> _SOURCE_
☆ ☆ ☆ ☆ ☆

It is common knowledge that one needs to take the time and prepare for an upcoming interview. An applicant must prepare ahead of time for the inevitable questions that come up, such as, 'tell me about yourself", or, 'what do/did you like about you current/last position'?
No matter how much an applicant feels that they have done their due diligence and painstakingly practiced answering as many interview questions that they can think of, there almost always are one or two questions that an interviewer will ask or a completely different line of questions that the applicant isn’t prepared for.
Your strengths and weaknesses are two of the toughest things to answer about yourself during the face-to-face interrogation. Okay, maybe describing the interview as an interrogation is a tad bit harsh, but let’s be realistic and call it what it really is at times.
So what is the best way to answer these two grueling questions you ask? Well, let’s start with strengths.
When a hiring professional is asking about your strengths, she/he is assessing how you will answer and how it will relate to the position being discussed. For example, if you are interviewing for a sales position, then the answer should be that position, such as, your strength with increasing sales, customer retention, new customer acquisition, and so on. According to Gill Lambert, in her article on Linkedin, https://www.linkedin.com/pulse/talking-strengths-weaknesses-interviews-g..., it is a good idea to have two to three separate strengths just in case the interviewer is persistent and wanting more information. Also, make sure that you can back those strengths up with cold hard facts or proof.

☆ ☆ ☆ ☆ ☆

> _RAW DATA_
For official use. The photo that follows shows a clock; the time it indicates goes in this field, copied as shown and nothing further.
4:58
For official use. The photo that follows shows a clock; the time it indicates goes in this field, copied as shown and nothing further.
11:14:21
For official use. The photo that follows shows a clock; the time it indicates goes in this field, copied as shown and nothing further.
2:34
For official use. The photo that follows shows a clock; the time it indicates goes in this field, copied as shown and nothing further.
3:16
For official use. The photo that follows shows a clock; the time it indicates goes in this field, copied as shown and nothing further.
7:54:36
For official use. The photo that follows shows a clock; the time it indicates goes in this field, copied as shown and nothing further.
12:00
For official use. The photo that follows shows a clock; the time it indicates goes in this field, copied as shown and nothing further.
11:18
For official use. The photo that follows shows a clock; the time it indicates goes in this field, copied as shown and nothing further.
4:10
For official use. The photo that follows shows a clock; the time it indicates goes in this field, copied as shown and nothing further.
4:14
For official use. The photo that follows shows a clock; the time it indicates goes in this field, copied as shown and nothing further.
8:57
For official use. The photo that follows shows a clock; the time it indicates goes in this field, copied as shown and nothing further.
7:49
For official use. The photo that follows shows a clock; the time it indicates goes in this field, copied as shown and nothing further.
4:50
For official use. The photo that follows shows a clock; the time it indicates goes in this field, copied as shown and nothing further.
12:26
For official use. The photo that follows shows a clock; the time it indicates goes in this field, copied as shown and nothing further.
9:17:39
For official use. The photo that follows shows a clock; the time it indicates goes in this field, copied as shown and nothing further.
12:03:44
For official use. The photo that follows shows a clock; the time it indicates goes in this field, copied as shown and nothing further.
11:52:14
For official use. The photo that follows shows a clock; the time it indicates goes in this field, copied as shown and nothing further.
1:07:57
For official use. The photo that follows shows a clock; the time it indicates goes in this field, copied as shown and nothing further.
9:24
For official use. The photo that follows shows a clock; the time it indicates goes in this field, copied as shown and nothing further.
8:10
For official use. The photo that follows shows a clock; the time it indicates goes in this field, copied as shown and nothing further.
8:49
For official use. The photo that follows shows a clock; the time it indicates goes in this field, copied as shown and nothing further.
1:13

☆ ☆ ☆ ☆ ☆

> _REQUIREMENT_
Answer these questions from the interview preparation text above.
1. Which two things does it call two of the toughest to answer about yourself?
2. According to the cited Linkedin article, how many separate strengths should you have ready?
3. With what should you be able to back those strengths up?

> _OUTPUT_
1. Your strengths and weaknesses.
2. Two to three.
3. Cold hard facts or proof.